Copy out, word for word, every line of text in the material below that names a living thing. Leave the pictures out.

* **Material provided**
————

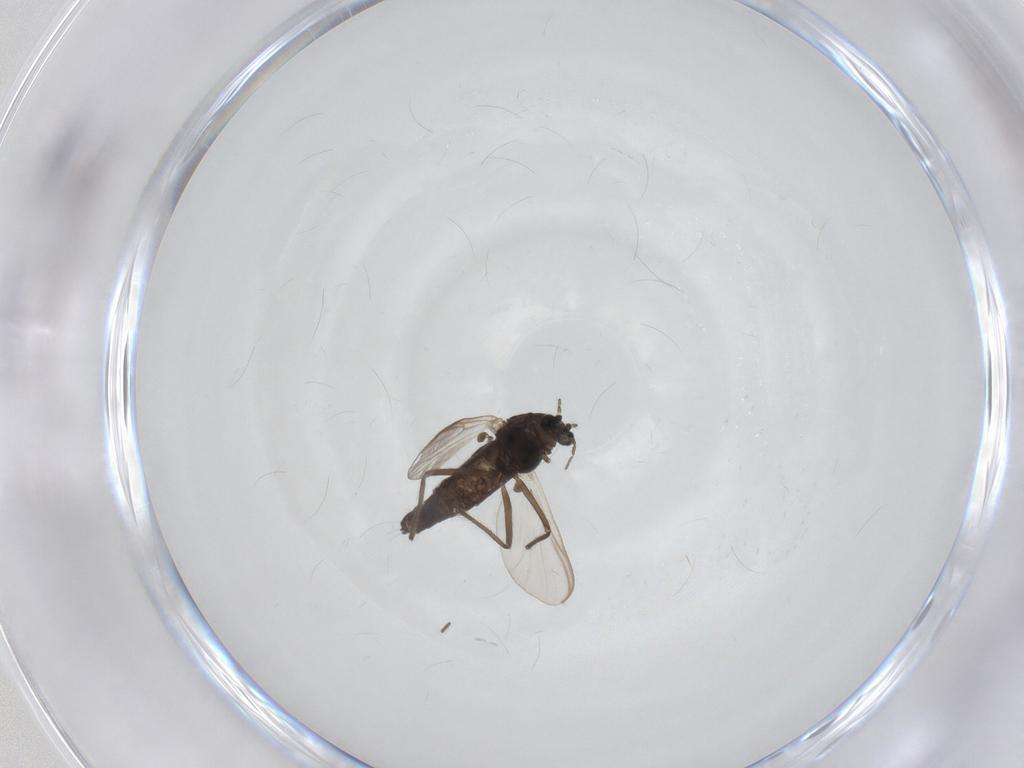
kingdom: Animalia
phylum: Arthropoda
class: Insecta
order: Diptera
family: Chironomidae
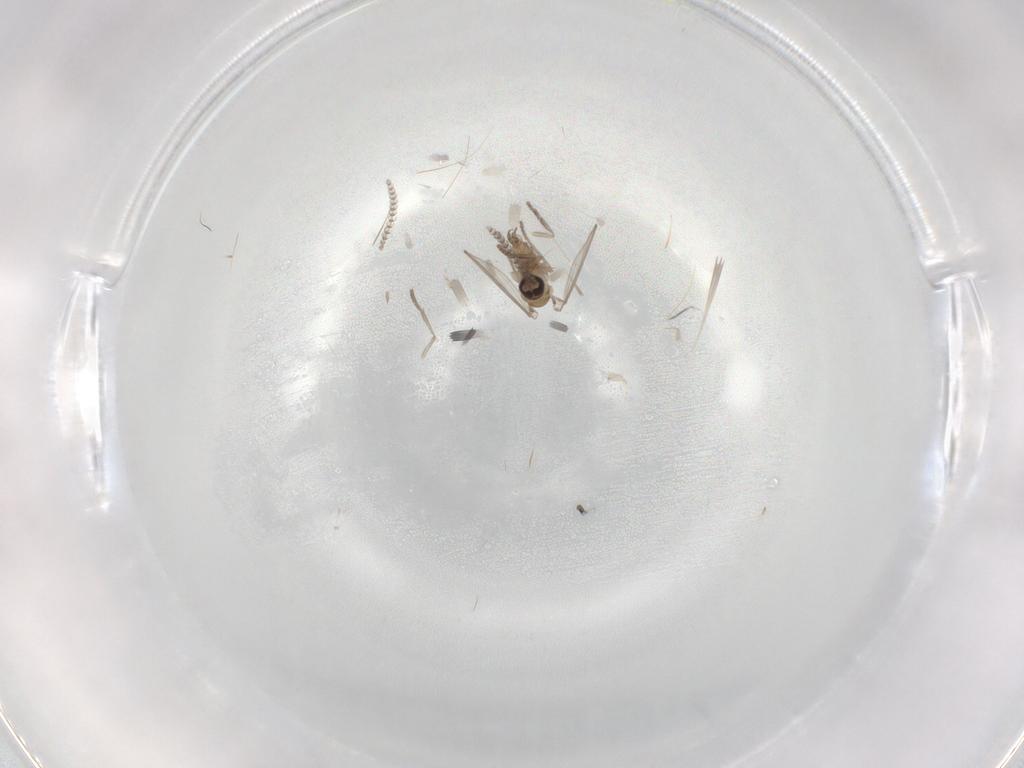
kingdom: Animalia
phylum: Arthropoda
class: Insecta
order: Diptera
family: Psychodidae
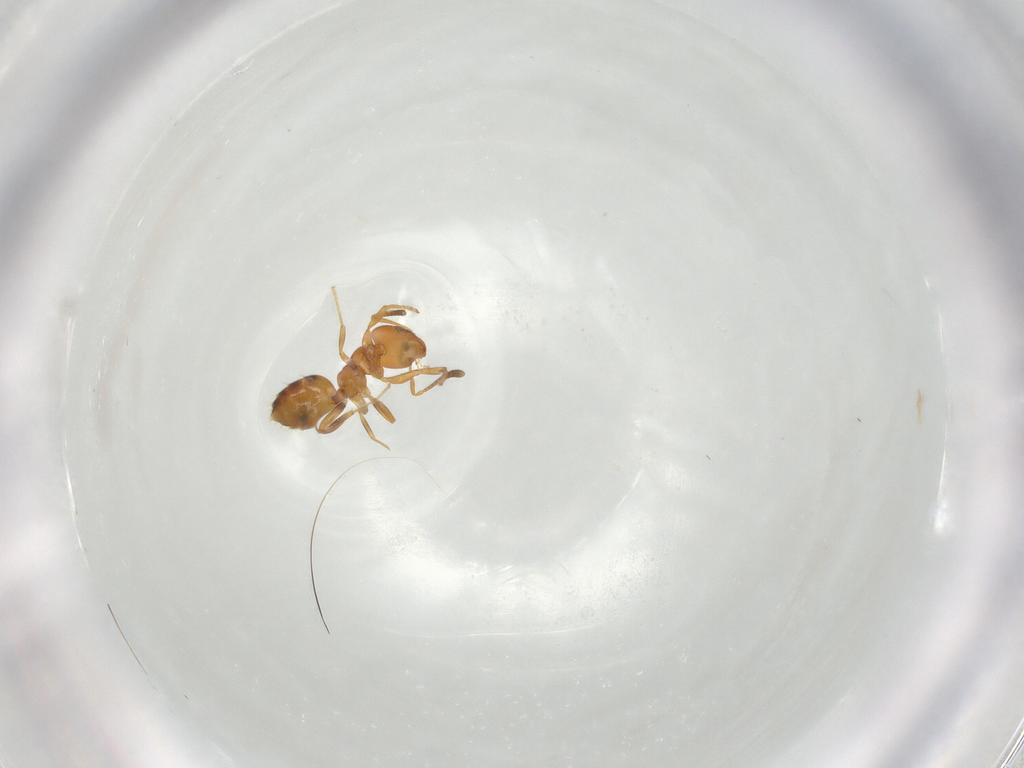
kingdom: Animalia
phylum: Arthropoda
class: Insecta
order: Hymenoptera
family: Formicidae
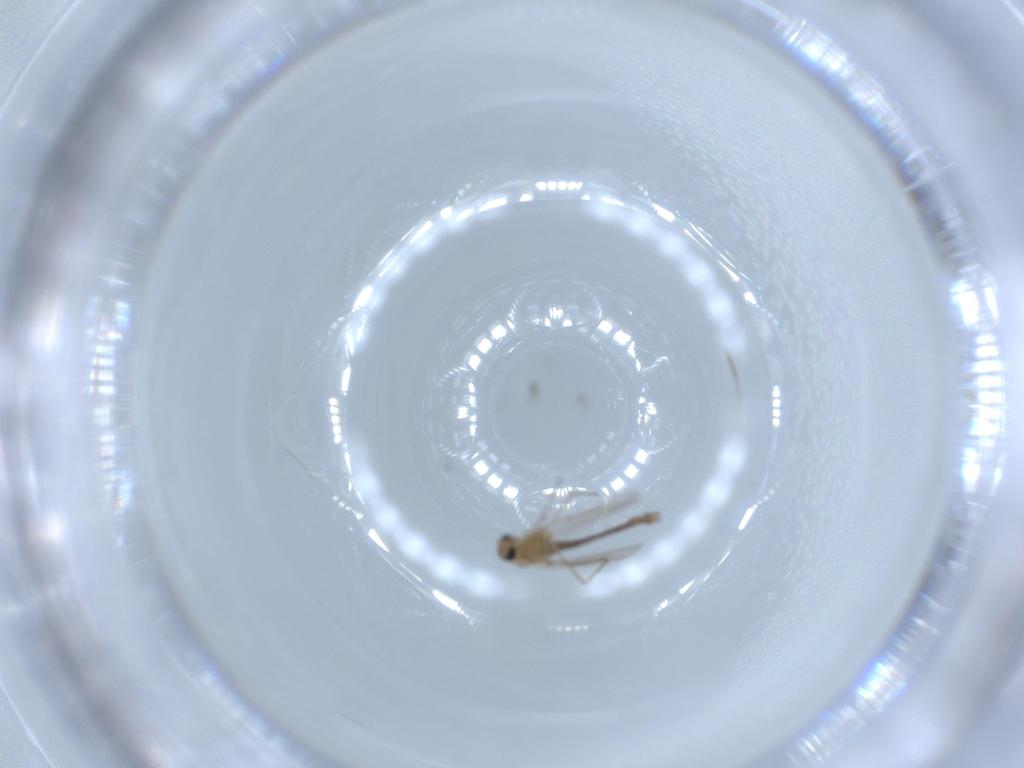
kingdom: Animalia
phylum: Arthropoda
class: Insecta
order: Diptera
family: Chironomidae
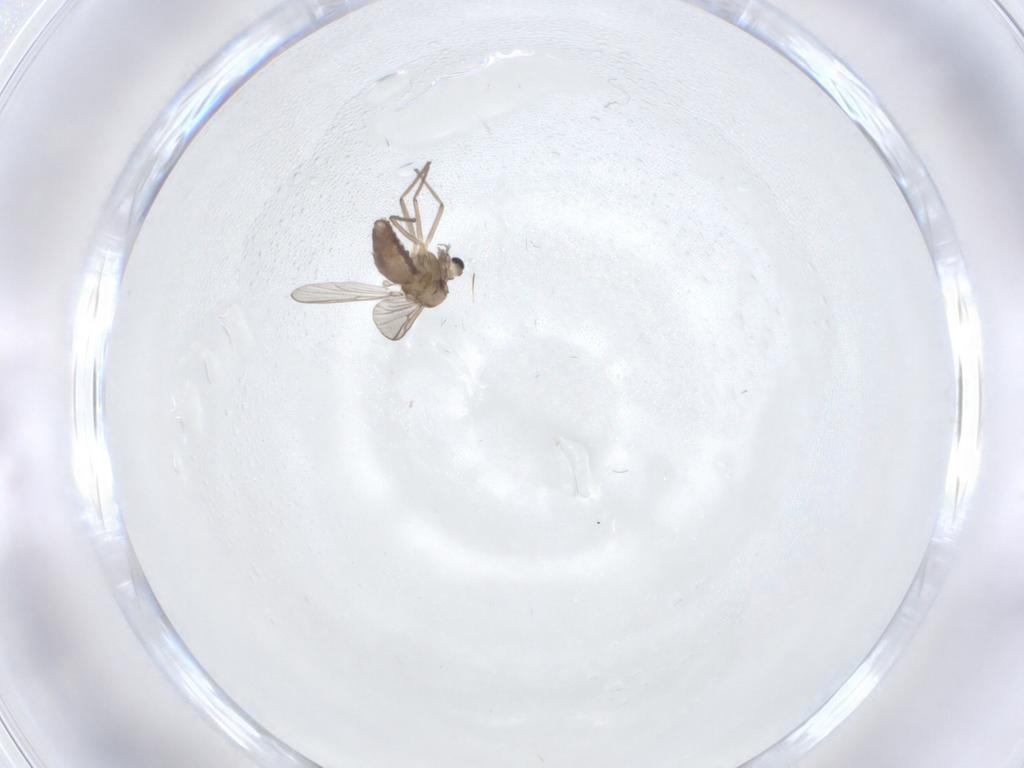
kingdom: Animalia
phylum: Arthropoda
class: Insecta
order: Diptera
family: Chironomidae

————

* **Correct response**
kingdom: Animalia
phylum: Arthropoda
class: Insecta
order: Diptera
family: Chironomidae
kingdom: Animalia
phylum: Arthropoda
class: Insecta
order: Diptera
family: Psychodidae
kingdom: Animalia
phylum: Arthropoda
class: Insecta
order: Hymenoptera
family: Formicidae
kingdom: Animalia
phylum: Arthropoda
class: Insecta
order: Diptera
family: Chironomidae
kingdom: Animalia
phylum: Arthropoda
class: Insecta
order: Diptera
family: Chironomidae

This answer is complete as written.